> _Required action_
Go through the data and copy every line in which "cytoplasmic" appears.

> _Material provided_
☆ ☆ ☆ ☆ ☆ ☆ ☆

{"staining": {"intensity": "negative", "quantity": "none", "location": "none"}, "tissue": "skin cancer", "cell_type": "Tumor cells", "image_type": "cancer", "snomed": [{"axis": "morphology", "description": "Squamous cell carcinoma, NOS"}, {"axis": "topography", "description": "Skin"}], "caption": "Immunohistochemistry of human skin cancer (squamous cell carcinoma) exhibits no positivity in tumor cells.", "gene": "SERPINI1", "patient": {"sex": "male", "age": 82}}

☆ ☆ ☆ ☆ ☆ ☆ ☆

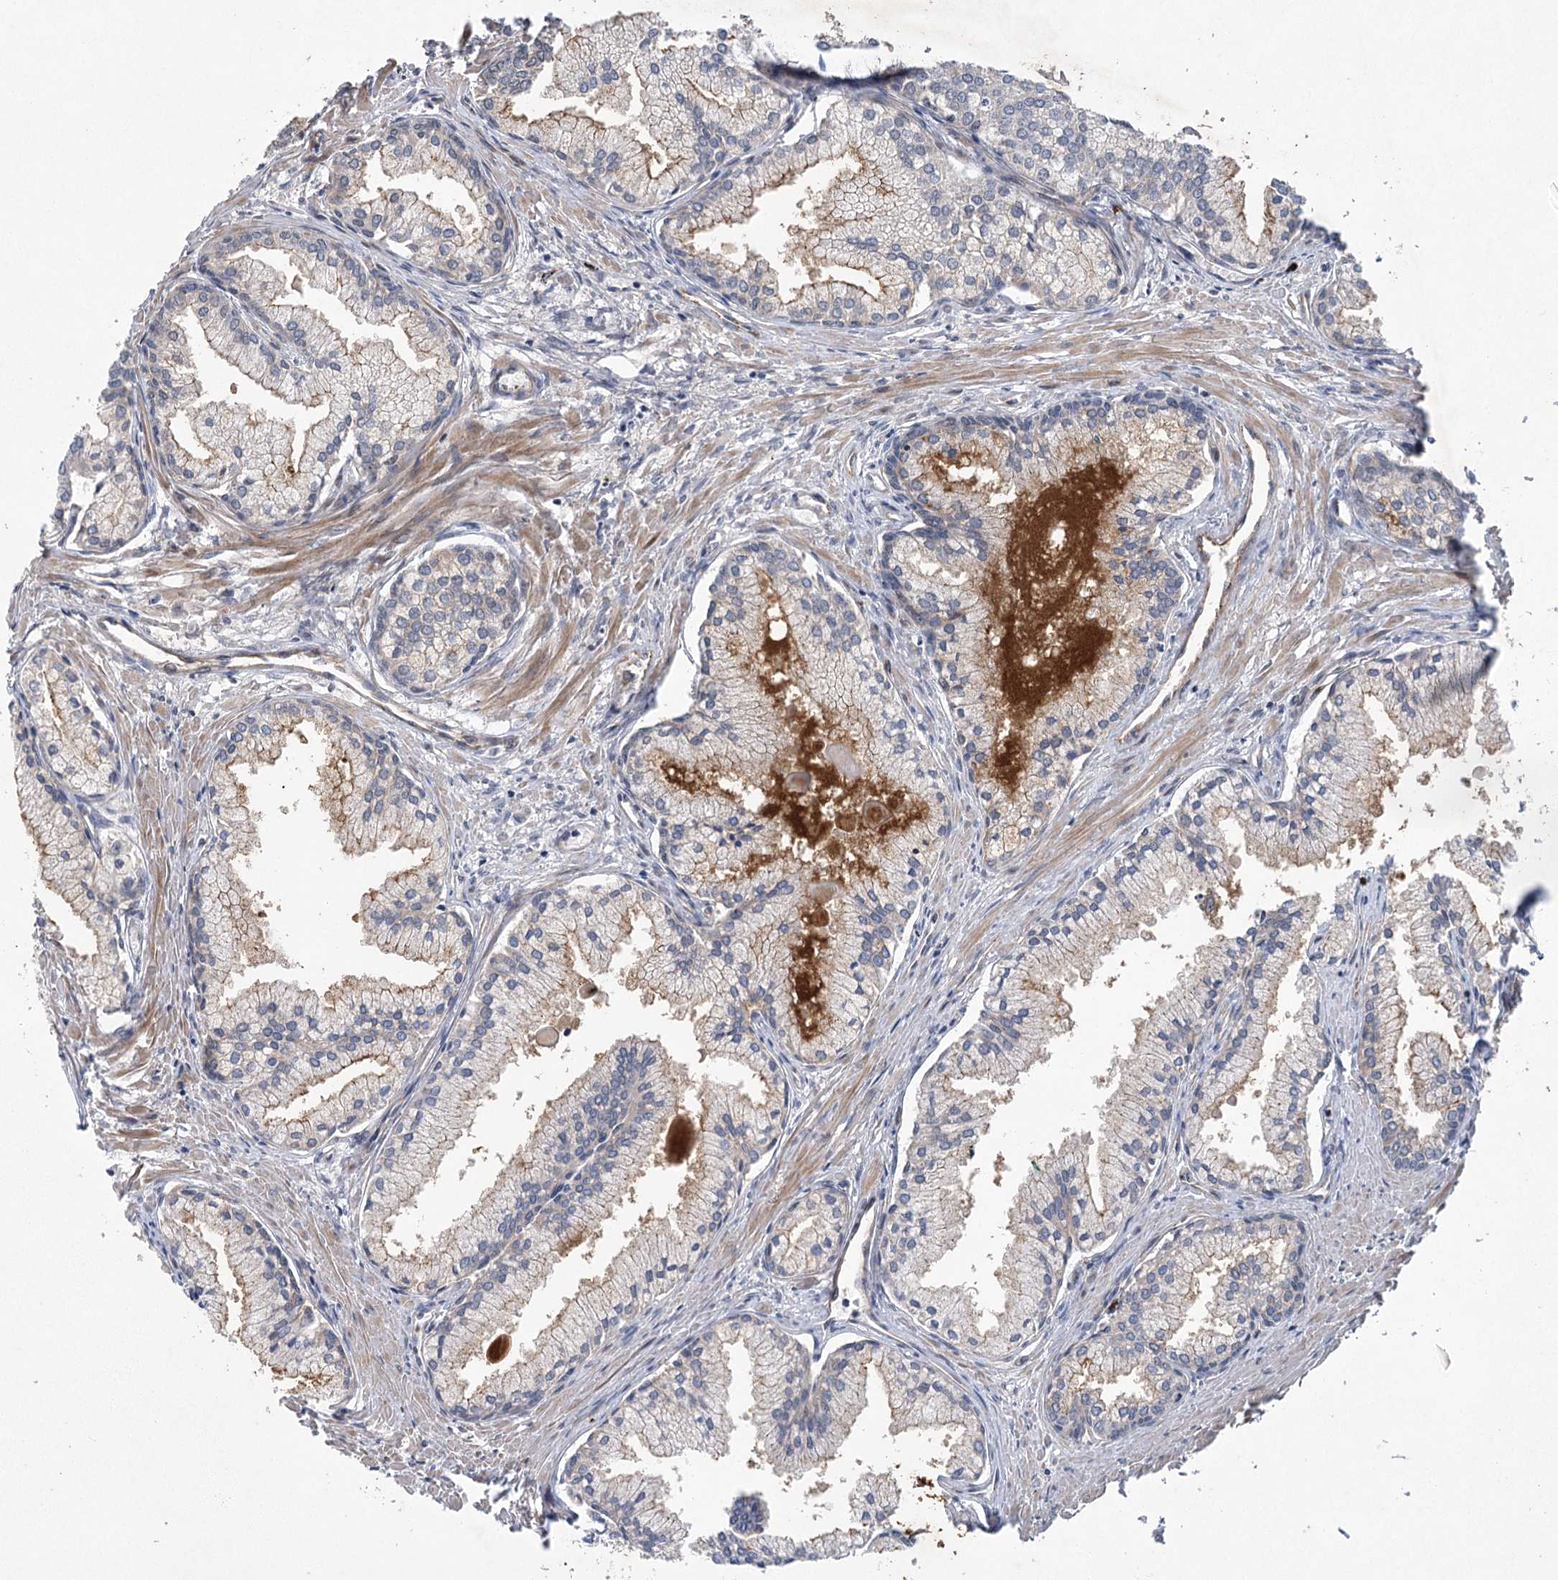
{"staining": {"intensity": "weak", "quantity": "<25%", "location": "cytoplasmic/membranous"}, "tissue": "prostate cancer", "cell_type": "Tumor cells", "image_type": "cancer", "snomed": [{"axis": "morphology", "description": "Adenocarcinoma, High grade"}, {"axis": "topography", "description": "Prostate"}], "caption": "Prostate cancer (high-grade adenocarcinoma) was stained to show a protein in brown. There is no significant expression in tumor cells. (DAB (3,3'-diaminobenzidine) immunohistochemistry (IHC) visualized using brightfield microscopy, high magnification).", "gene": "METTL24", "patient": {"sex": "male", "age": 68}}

☆ ☆ ☆ ☆ ☆ ☆ ☆

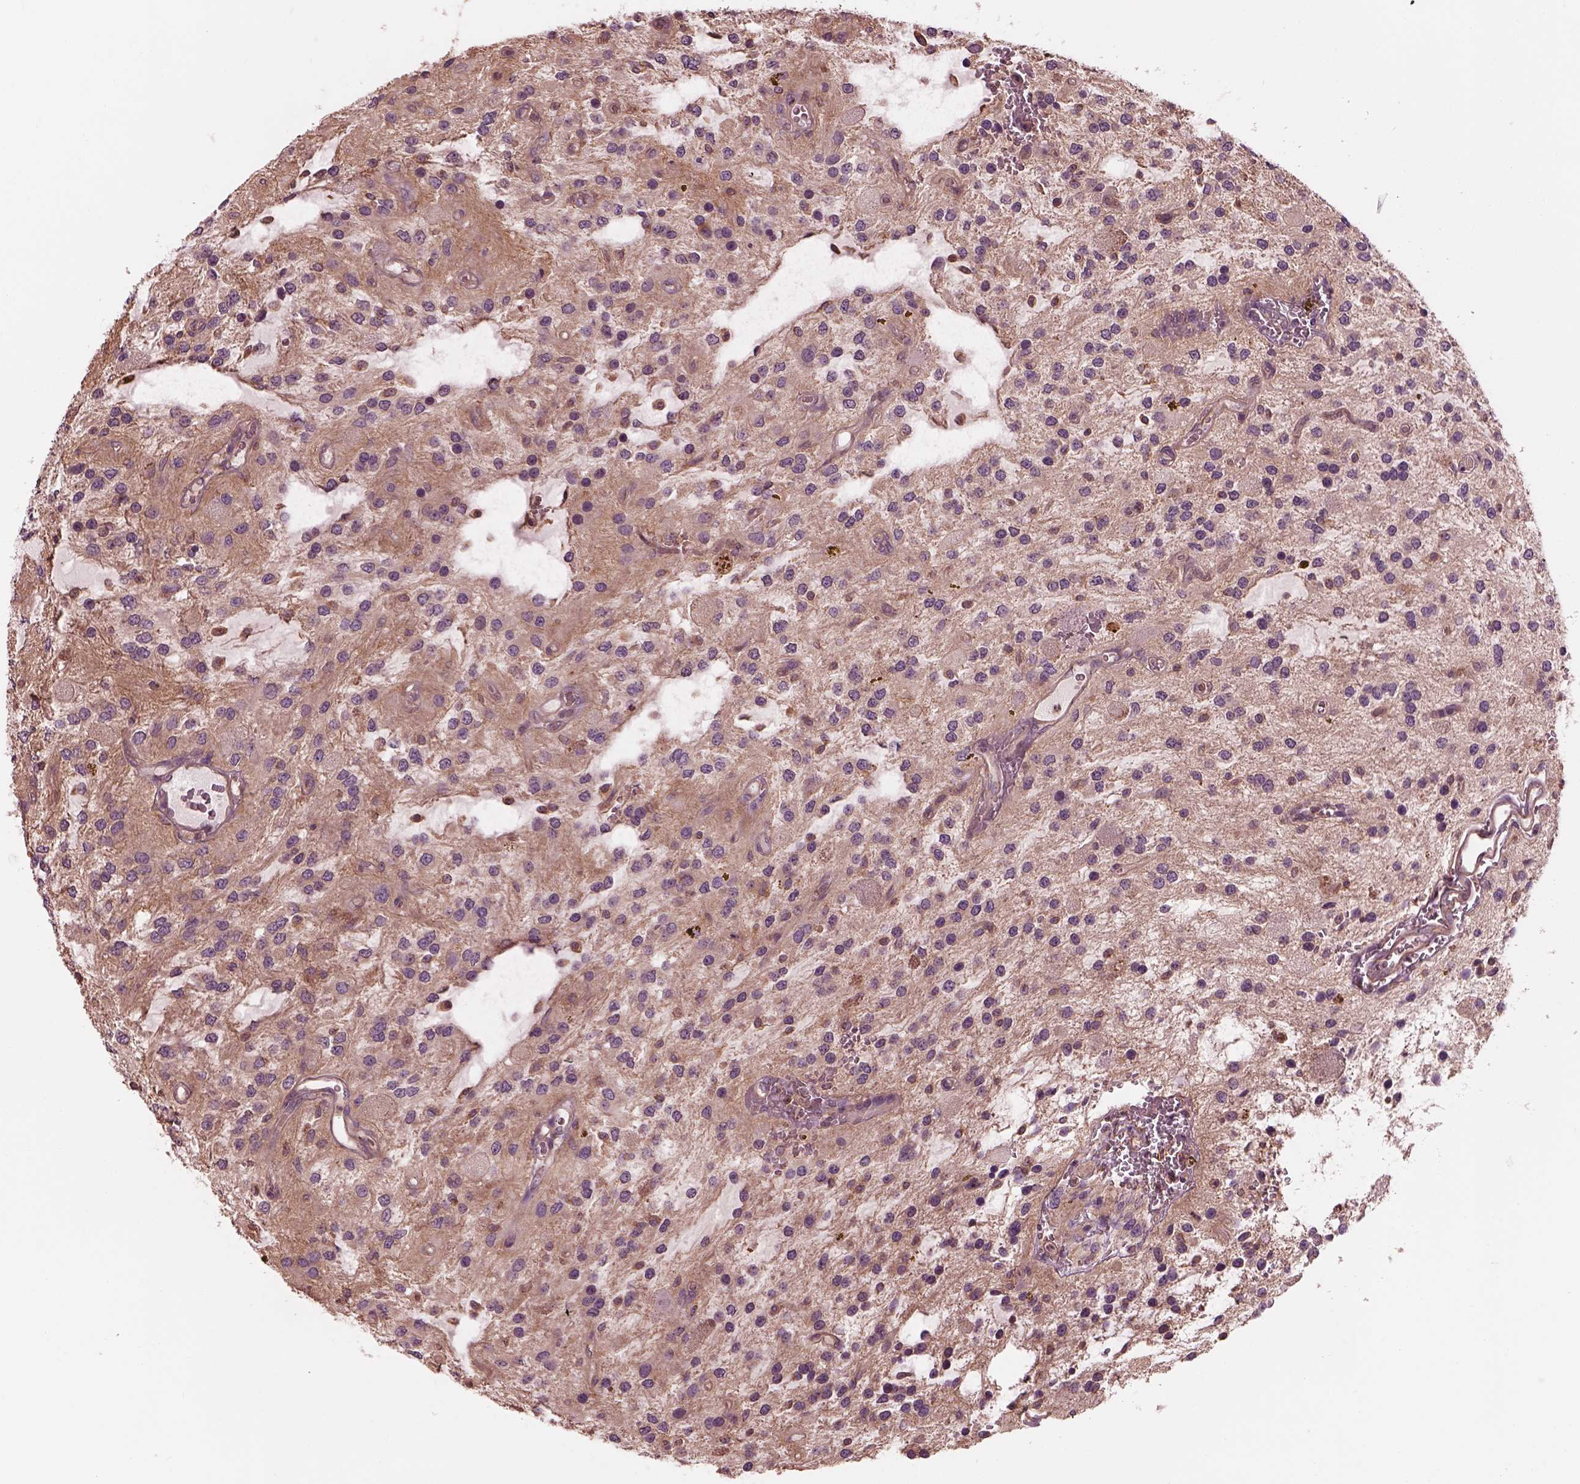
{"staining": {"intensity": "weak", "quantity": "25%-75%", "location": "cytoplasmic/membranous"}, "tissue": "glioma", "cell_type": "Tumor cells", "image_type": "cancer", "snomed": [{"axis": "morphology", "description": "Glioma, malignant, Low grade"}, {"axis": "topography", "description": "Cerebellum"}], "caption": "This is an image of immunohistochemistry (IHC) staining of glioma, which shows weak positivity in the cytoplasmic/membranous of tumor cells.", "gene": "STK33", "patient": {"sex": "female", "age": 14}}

☆ ☆ ☆ ☆ ☆ ☆ ☆

> _Solution for this task_
{"staining": {"intensity": "weak", "quantity": "<25%", "location": "cytoplasmic/membranous"}, "tissue": "prostate cancer", "cell_type": "Tumor cells", "image_type": "cancer", "snomed": [{"axis": "morphology", "description": "Adenocarcinoma, High grade"}, {"axis": "topography", "description": "Prostate"}], "caption": "Prostate cancer (high-grade adenocarcinoma) was stained to show a protein in brown. There is no significant expression in tumor cells. (DAB (3,3'-diaminobenzidine) immunohistochemistry (IHC) visualized using brightfield microscopy, high magnification).", "gene": "METTL24", "patient": {"sex": "male", "age": 68}}
{"staining": {"intensity": "weak", "quantity": "25%-75%", "location": "cytoplasmic/membranous"}, "tissue": "glioma", "cell_type": "Tumor cells", "image_type": "cancer", "snomed": [{"axis": "morphology", "description": "Glioma, malignant, Low grade"}, {"axis": "topography", "description": "Cerebellum"}], "caption": "This is an image of immunohistochemistry (IHC) staining of glioma, which shows weak positivity in the cytoplasmic/membranous of tumor cells.", "gene": "STK33", "patient": {"sex": "female", "age": 14}}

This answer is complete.